# Information given
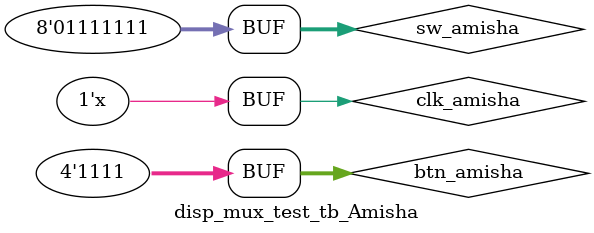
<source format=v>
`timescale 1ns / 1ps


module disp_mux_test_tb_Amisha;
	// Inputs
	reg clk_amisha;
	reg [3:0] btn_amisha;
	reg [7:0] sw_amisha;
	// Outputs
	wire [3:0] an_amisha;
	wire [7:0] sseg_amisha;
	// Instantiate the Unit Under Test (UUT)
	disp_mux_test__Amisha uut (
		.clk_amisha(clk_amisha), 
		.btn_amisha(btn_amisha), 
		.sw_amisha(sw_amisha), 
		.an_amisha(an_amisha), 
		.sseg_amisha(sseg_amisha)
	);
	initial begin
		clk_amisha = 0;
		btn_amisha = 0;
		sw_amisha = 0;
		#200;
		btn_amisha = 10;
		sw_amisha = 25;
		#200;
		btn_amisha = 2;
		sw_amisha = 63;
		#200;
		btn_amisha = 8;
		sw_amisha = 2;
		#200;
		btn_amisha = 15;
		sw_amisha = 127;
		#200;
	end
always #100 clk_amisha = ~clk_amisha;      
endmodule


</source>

# What you need to do
Word-for-word transcript, pictures excluded: copy all the material above.

# Task result
<source format=v>
`timescale 1ns / 1ps


module disp_mux_test_tb_Amisha;
	// Inputs
	reg clk_amisha;
	reg [3:0] btn_amisha;
	reg [7:0] sw_amisha;
	// Outputs
	wire [3:0] an_amisha;
	wire [7:0] sseg_amisha;
	// Instantiate the Unit Under Test (UUT)
	disp_mux_test__Amisha uut (
		.clk_amisha(clk_amisha), 
		.btn_amisha(btn_amisha), 
		.sw_amisha(sw_amisha), 
		.an_amisha(an_amisha), 
		.sseg_amisha(sseg_amisha)
	);
	initial begin
		clk_amisha = 0;
		btn_amisha = 0;
		sw_amisha = 0;
		#200;
		btn_amisha = 10;
		sw_amisha = 25;
		#200;
		btn_amisha = 2;
		sw_amisha = 63;
		#200;
		btn_amisha = 8;
		sw_amisha = 2;
		#200;
		btn_amisha = 15;
		sw_amisha = 127;
		#200;
	end
always #100 clk_amisha = ~clk_amisha;      
endmodule


</source>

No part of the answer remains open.